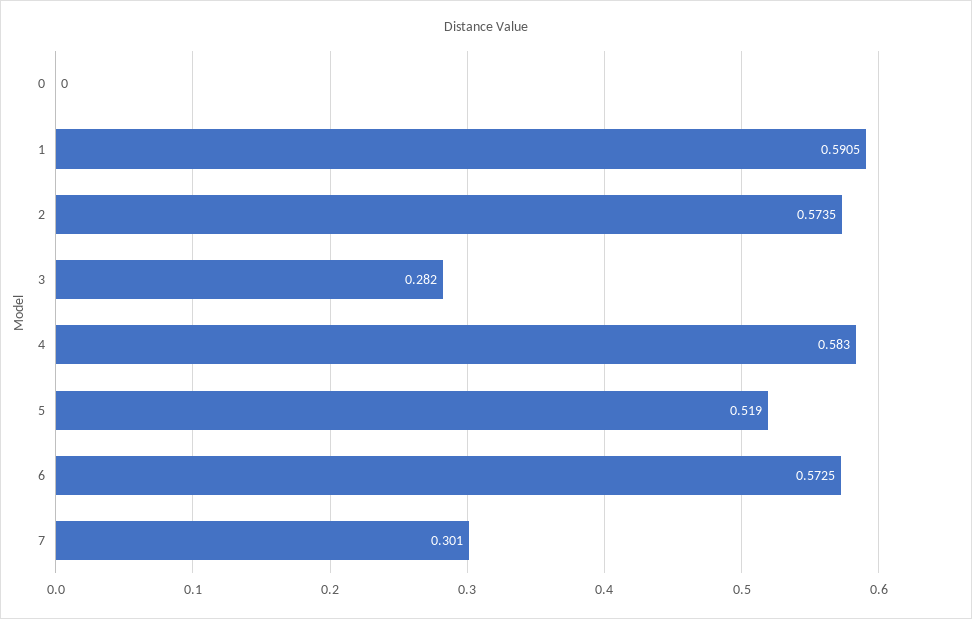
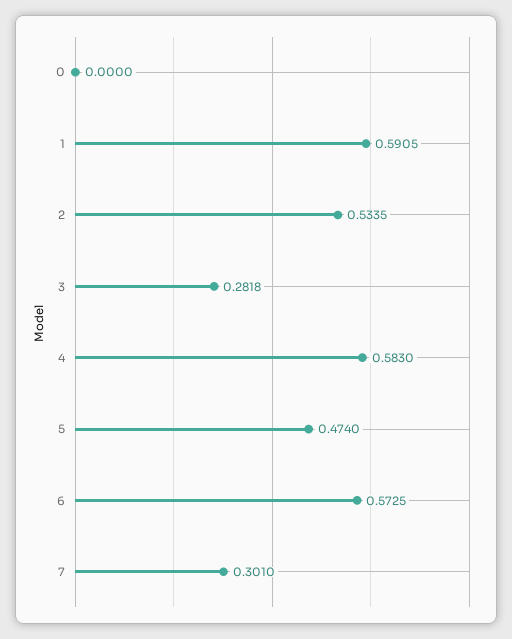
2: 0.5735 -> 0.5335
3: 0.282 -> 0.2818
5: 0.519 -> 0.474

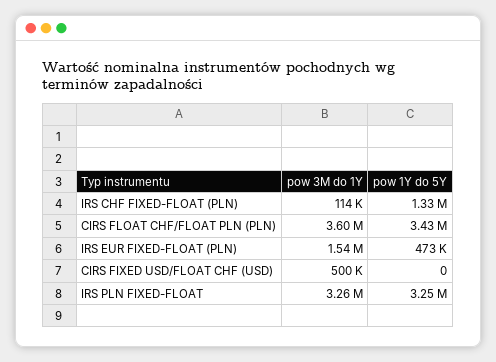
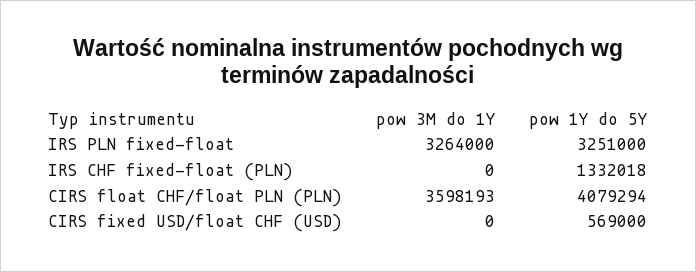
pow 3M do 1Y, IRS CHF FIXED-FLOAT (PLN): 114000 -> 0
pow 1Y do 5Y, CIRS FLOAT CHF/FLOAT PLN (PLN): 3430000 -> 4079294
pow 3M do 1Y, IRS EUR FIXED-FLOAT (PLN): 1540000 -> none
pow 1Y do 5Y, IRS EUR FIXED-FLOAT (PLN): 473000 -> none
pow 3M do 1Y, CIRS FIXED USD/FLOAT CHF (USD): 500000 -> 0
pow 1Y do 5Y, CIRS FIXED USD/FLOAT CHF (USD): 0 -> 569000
■ ■ ■ ■
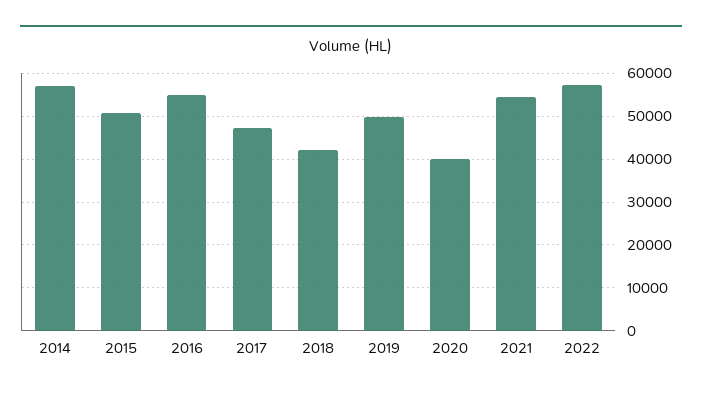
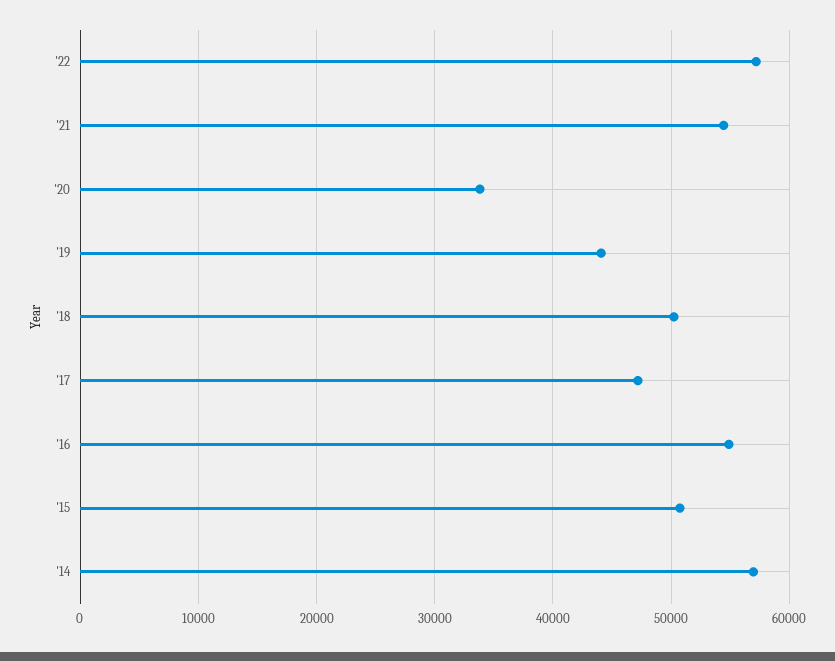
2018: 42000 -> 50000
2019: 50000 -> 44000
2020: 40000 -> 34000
■ ■ ■ ■
◆ **Task description**
When copying from the data above, print only the lines from the line containing "2: 0.5735 -> 0.5335" to the line containing "pow 1Y do 5Y, CIRS FIXED", exactly, and leave the pictures out.

◆ **Result for this task**
2: 0.5735 -> 0.5335
3: 0.282 -> 0.2818
5: 0.519 -> 0.474

pow 3M do 1Y, IRS CHF FIXED-FLOAT (PLN): 114000 -> 0
pow 1Y do 5Y, CIRS FLOAT CHF/FLOAT PLN (PLN): 3430000 -> 4079294
pow 3M do 1Y, IRS EUR FIXED-FLOAT (PLN): 1540000 -> none
pow 1Y do 5Y, IRS EUR FIXED-FLOAT (PLN): 473000 -> none
pow 3M do 1Y, CIRS FIXED USD/FLOAT CHF (USD): 500000 -> 0
pow 1Y do 5Y, CIRS FIXED USD/FLOAT CHF (USD): 0 -> 569000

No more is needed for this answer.